Senza dare al momento troppo nell’occhio, lo Stato italiano e quello francese hanno lanciato un’alleanza per provare a far tornare l’energia nucleare nel Bel Paese, puntando al contempo ad aumentarne la diffusione nel resto d’Europa.
Il gruppo Ansaldo (dove il ministero dell’Economia ha un ruolo determinante tramite la partecipazione di Cdp), Edison (controllata da Edf) ed Edf (controllata dallo Stato francese, nonché primo produttore di energia nucleare al mondo) hanno infatti siglato una lettera d’intenti per «collaborare allo sviluppo del nuovo nucleare in Europa e favorirne la diffusione, in prospettiva anche in Italia».
«Obiettivo dell’accordo – spiegano le tre società – è di valorizzare nell’immediato le competenze della filiera nucleare italiana, di cui Ansaldo nucleare è capofila, a supporto dello sviluppo dei progetti di nuovo nucleare del gruppo Edf, e al contempo di avviare una riflessione sul possibile ruolo del nuovo nucleare nella transizione energetica in Italia».
In particolare, i tre firmatari della lettera d’intenti «si impegnano a verificare le potenzialità di sviluppo e di applicazione del nuovo nucleare in Italia, date le crescenti esigenze di sicurezza e indipendenza energetica del sistema elettrico italiano».
Non è ben chiaro quale sia il «nuovo nucleare» cui si fa riferimento nell’accordo, perché le tecnologie cui si accenna sono in realtà discusse già da decenni: gli European pressurized water reactor (Epr) e gli Small modular reactor (Smr).
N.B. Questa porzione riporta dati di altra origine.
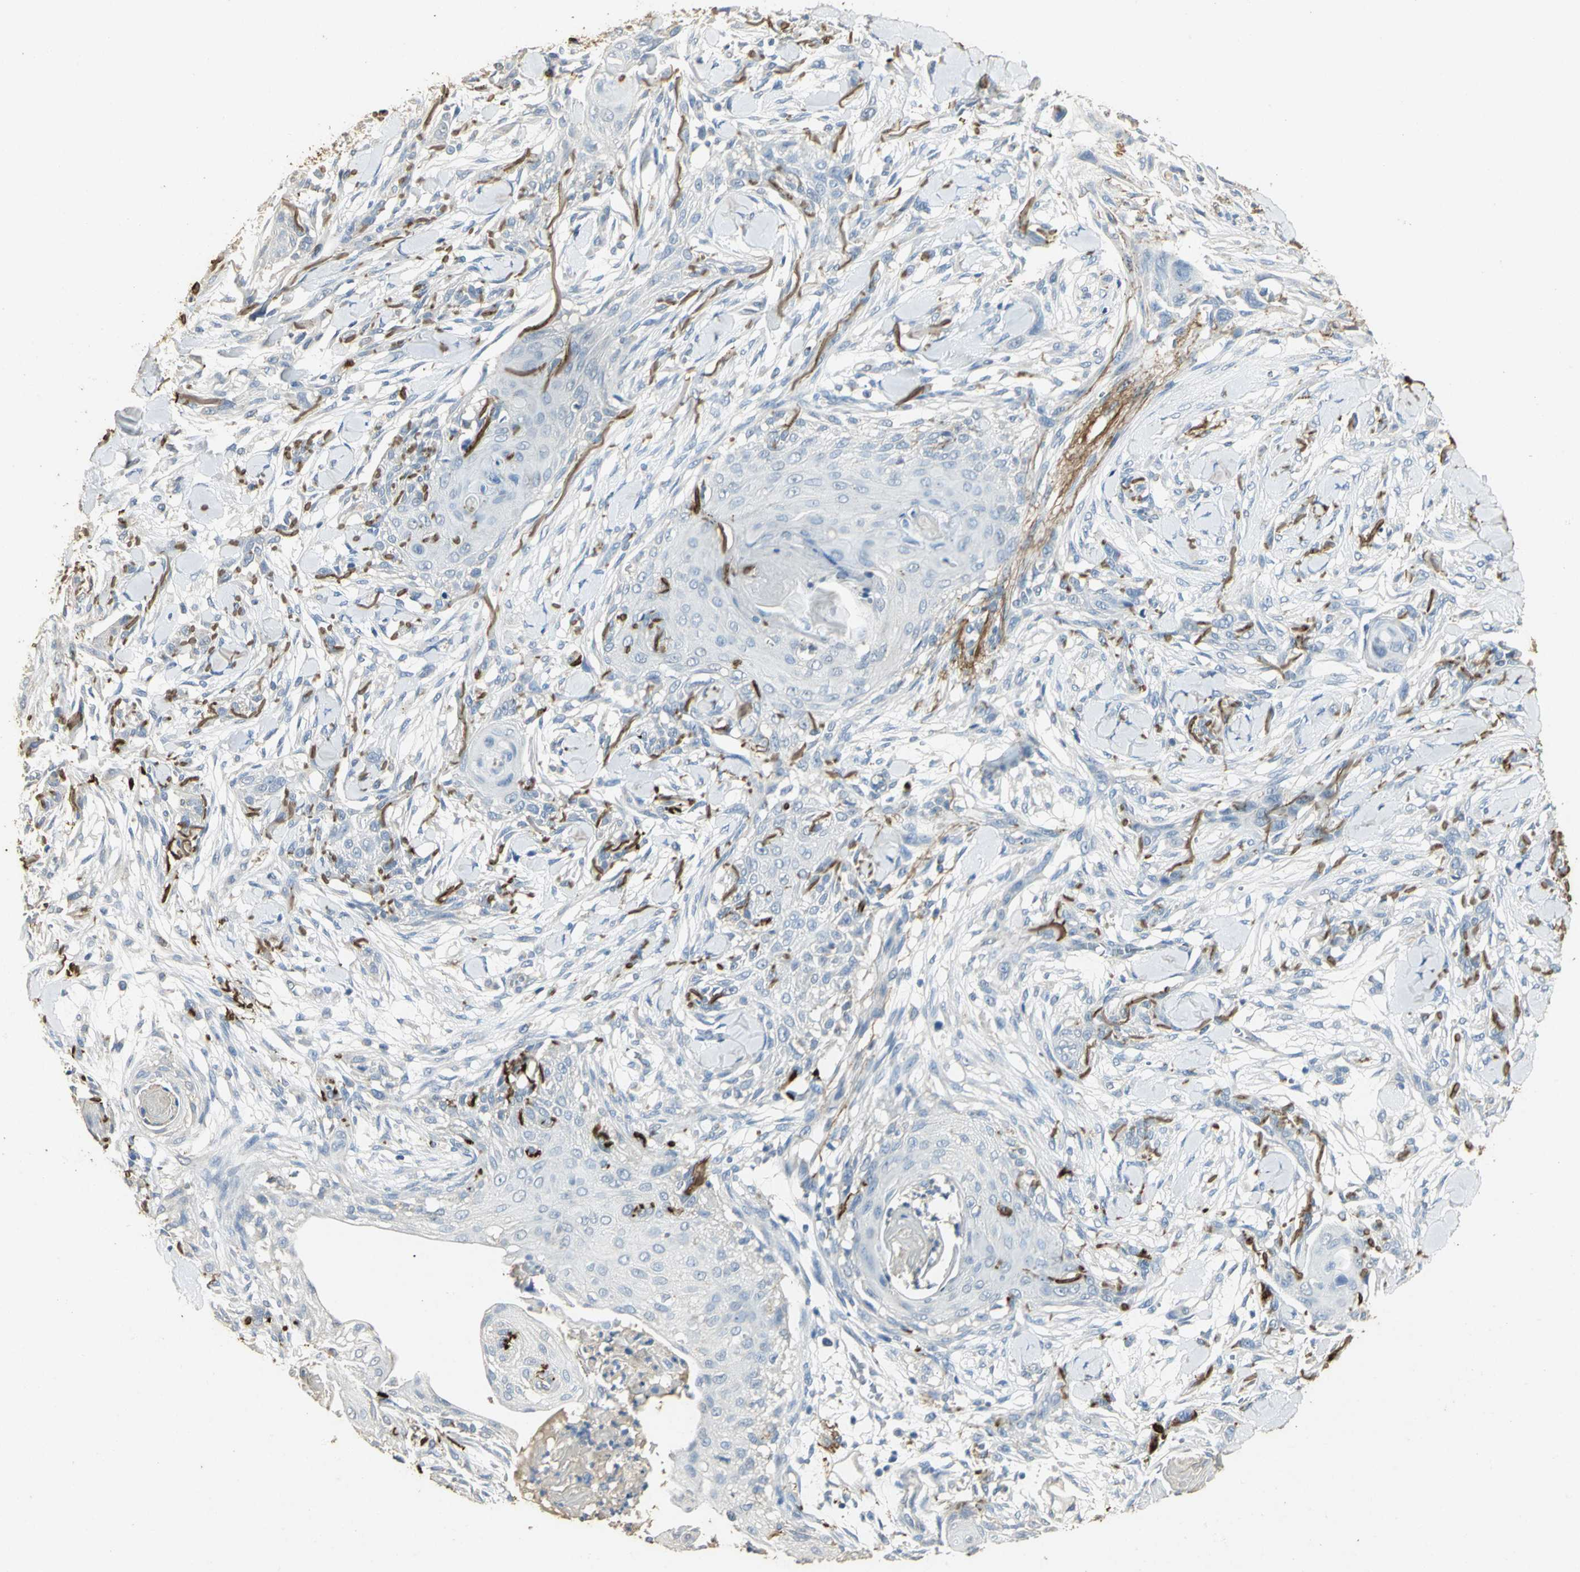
{"staining": {"intensity": "negative", "quantity": "none", "location": "none"}, "tissue": "skin cancer", "cell_type": "Tumor cells", "image_type": "cancer", "snomed": [{"axis": "morphology", "description": "Squamous cell carcinoma, NOS"}, {"axis": "topography", "description": "Skin"}], "caption": "There is no significant staining in tumor cells of skin cancer (squamous cell carcinoma).", "gene": "ASB9", "patient": {"sex": "female", "age": 59}}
Un ottimo esempio della tecnologia Epr è fornito dalla centrale nucleare di Flamanville 3, un progetto che Edf sta cercando di concludere su suolo francese dal 2007: avrebbe dovuto completarsi in 6 anni, mentre l’attuale stima è di 15 anni. In compenso «il progetto prevedeva un costo dell’impianto di 3,3 miliardi di euro, che sarà di 12,4 miliardi secondo Electricité de France (Edf); ma la Corte de Conti francese ha rifatto il calcolo e ha detto che sarà di 19,1 miliardi di euro. Quasi sei volte tanto», come sottolinea l’esperto di energia e già docente di Fisica del reattore nucleare Giovanni Battista Zorzoli.
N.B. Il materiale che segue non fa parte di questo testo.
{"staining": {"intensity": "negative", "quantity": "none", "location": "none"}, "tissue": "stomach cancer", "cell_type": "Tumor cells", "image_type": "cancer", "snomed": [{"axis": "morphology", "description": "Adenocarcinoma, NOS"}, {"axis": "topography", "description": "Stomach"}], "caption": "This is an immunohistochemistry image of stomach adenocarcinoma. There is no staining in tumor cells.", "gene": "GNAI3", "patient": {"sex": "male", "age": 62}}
In merito agli Small modular reactor, invece, la situazione è ancora più aleatoria: «Parliamo di reattori dei quali si è iniziato a parlare negli anni Ottanta del secolo scorso e attualmente sono in esercizio giusto tre prototipi. Uno che non produce elettricità, uno in Russia molto discusso perché installato su una piattaforma galleggiante, mentre il terzo è in Cina e se ne sa molto poco».
Ciononostante, non sorprende la scelta di approfondire il «ruolo del nuovo nucleare nella transizione energetica in Italia», dato che la maggioranza politica che sostiene il Governo Meloni si è espressa più volte a favore.
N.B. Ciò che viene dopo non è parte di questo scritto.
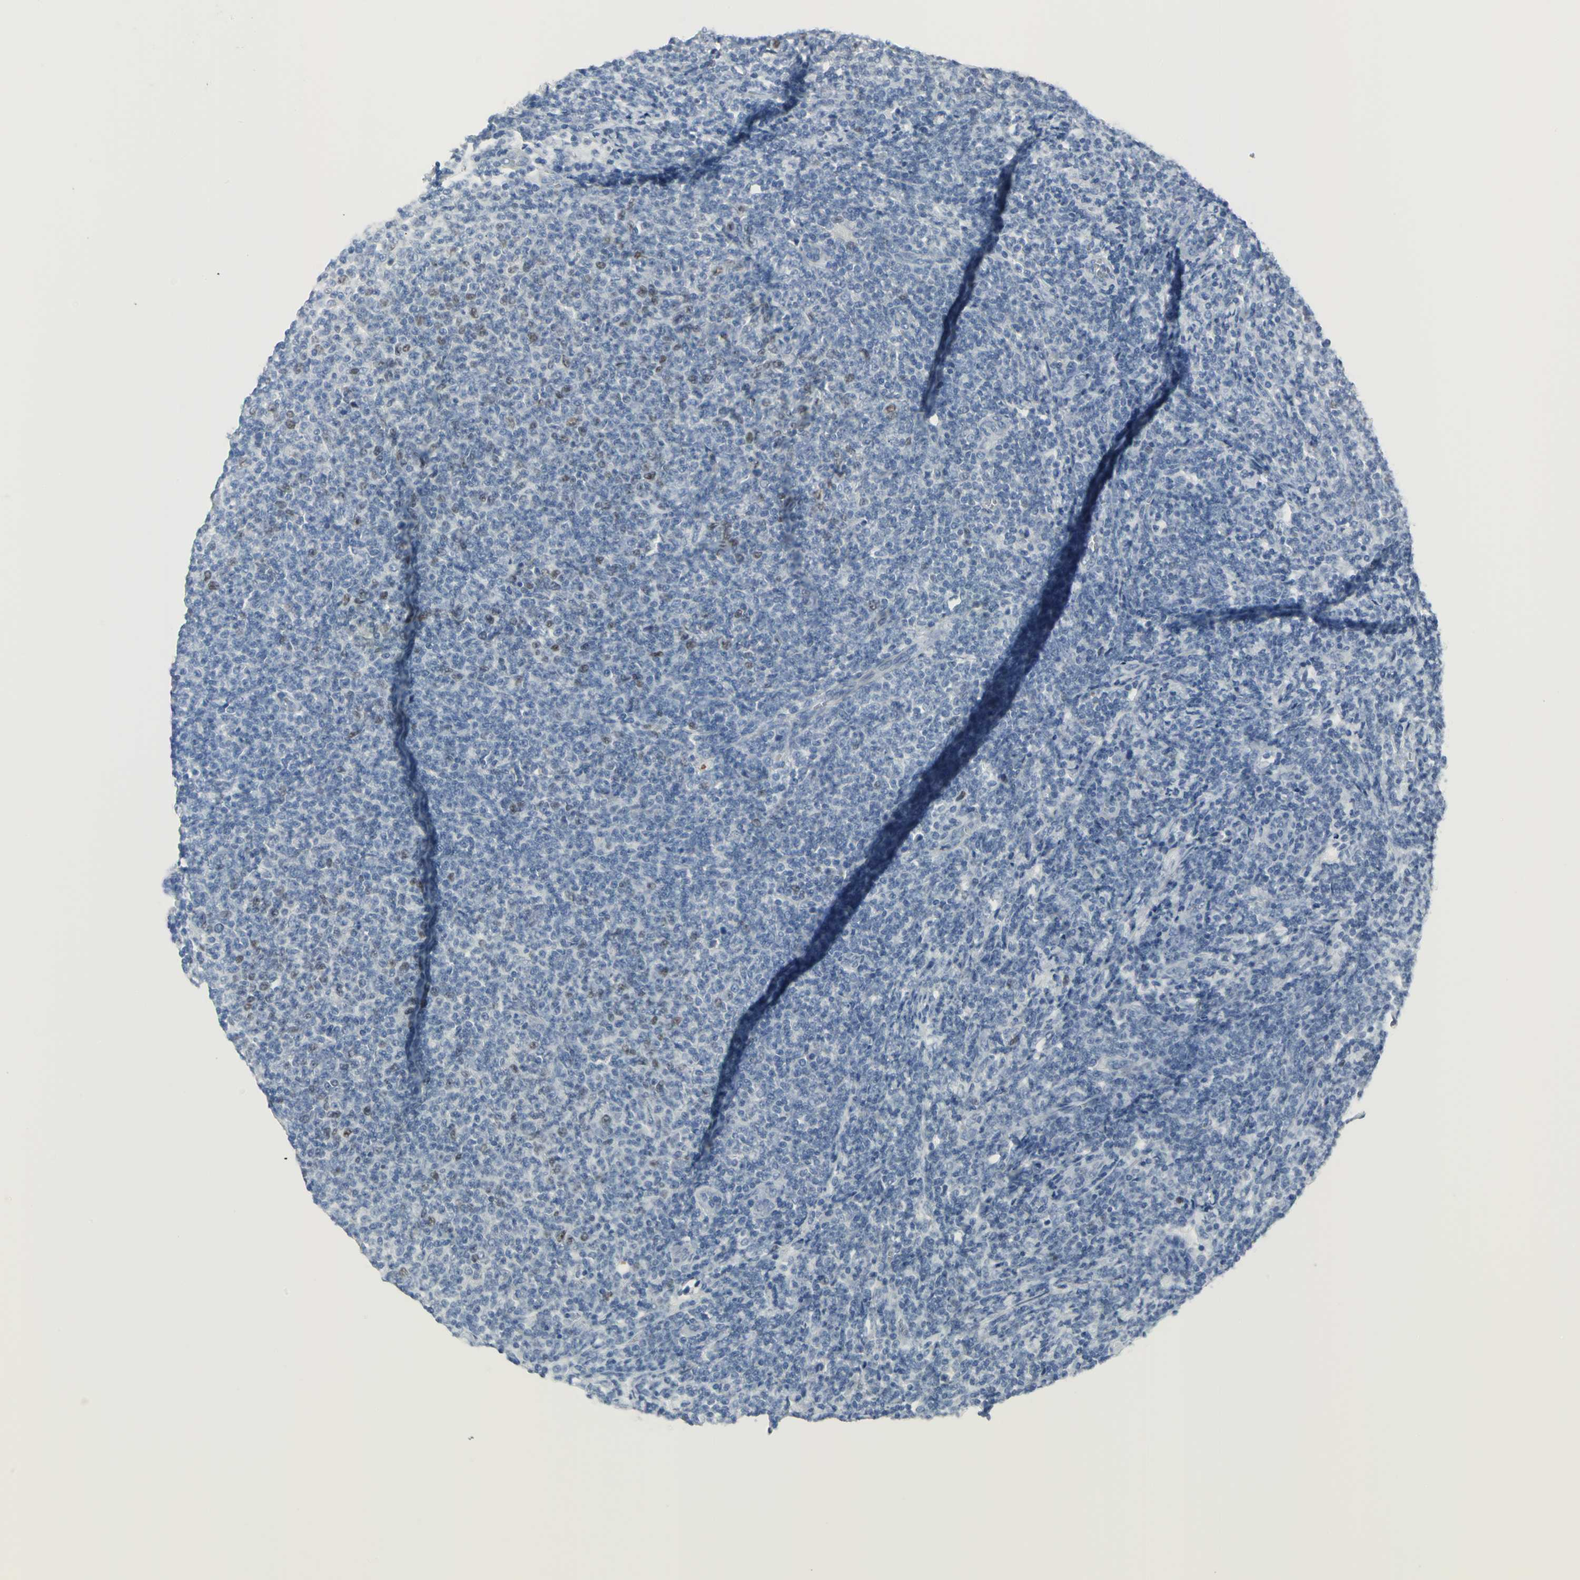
{"staining": {"intensity": "moderate", "quantity": "<25%", "location": "nuclear"}, "tissue": "lymphoma", "cell_type": "Tumor cells", "image_type": "cancer", "snomed": [{"axis": "morphology", "description": "Malignant lymphoma, non-Hodgkin's type, Low grade"}, {"axis": "topography", "description": "Lymph node"}], "caption": "Low-grade malignant lymphoma, non-Hodgkin's type was stained to show a protein in brown. There is low levels of moderate nuclear positivity in about <25% of tumor cells. The protein is shown in brown color, while the nuclei are stained blue.", "gene": "MCM3", "patient": {"sex": "male", "age": 66}}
Ignorando così sia l’esito di due referendum popolari, sia i profili di insostenibilità ambientale ed economica che suggeriscono di non puntare sul nucleare per decarbonizzare il mix energetico italiano; se è vero che le fonti rinnovabili intermittenti (come eolico e solare) necessitano di tecnologie aggiuntive per poter coprire in modo efficace la domanda di energia baseload del Paese, questo è un obiettivo che può essere più agevolmente raggiunto investendo in sistemi di accumulo e in fonti rinnovabili non intermittenti (teoricamente la geotermia, da sola, potrebbe coprire il quintuplo del fabbisogno nazionale di energia).
In ogni caso, è difficile dirsi quanto la lettera d’intenti firmata da Ansaldo, Edison ed Edf avvicini davvero l’ipotesi di un ritorno nucleare in Italia. Anche perché quando si passa dagli slogan politici alle ipotesi di localizzazione impiantistica, neanche lo stesso Governo Meloni sembra credere più di tanto alla boutade.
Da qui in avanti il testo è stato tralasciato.